Posted on:2010-11-05Degree:Ph.DType:Dissertation
University:University of FloridaCandidate:Arslan, BekirFull Text:PDF
GTID:1446390002986977Subject:Engineering
Abstract/Summary:
Our study lies in two areas of cryptographic protocols. The first area is anonymity, where we outline a protocol for anonymous communications supporting revocability and pseudonyms, making it possible to have anonymous yet stateful communications but also preventing malicious uses by having a possible (under certain conditions) revocation system. This is accomplished by registering a pseudonym-key pair using fair blind signatures, without revealing the pseudonym to the registering entity, but keeping sufficient information so that the pseudonym can later be revoked. This protocol has several potential uses, where not only anonymity is required, but a sense of reputation is also desired, and the possibility of revocation is either needed as a safeguard or part of the application itself.;The second area is electronic voting, where we first establish some hybrid voting protocol and analyze the security and usefulness of similar protocols. The novel aspect of this protocol is that is uses both paper and electronic ballots, and it supports auditing of the electronic ballots using a sample of the paper-ballots. This has the benefit of not requiring a full recount yet still having another level of security for the electronic ballots.
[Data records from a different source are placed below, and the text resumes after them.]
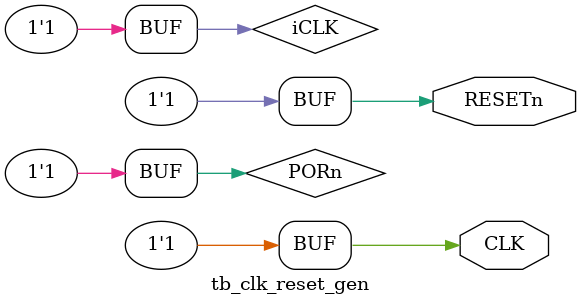
<source format=v>
module tb_clk_reset_gen(
  output wire   CLK,    // Clock
  output wire   RESETn  // Active low Reset output
  );

reg        PORn;
reg        iCLK;

// reset assert at first 50 ns
initial
begin
  PORn = 1'b0;
  #510
  PORn = 1'b1;
end 

// Clock period = 100 ns
always
  begin
  iCLK = 1'b1;
  #50
  iCLK = 1'b0;
  #50
  iCLK = 1'b1;
  end
  
assign CLK    = iCLK;
assign RESETn = PORn;
  
endmodule

</source>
This feature is developed having the voting device print the re-encrypted vote on the paper-ballots, which then can be used to check the correctness of the original encryption, without reducing the privacy of the voters.;Lastly, we design an electronic voting protocol supporting write-in ballots, which can also be used in other voting systems that traditionally could not support write-in protocols. It satisfies both uncoercibility and verifiability, among other key requirements, and does not require any computational power from the voter, which makes it the first such protocol.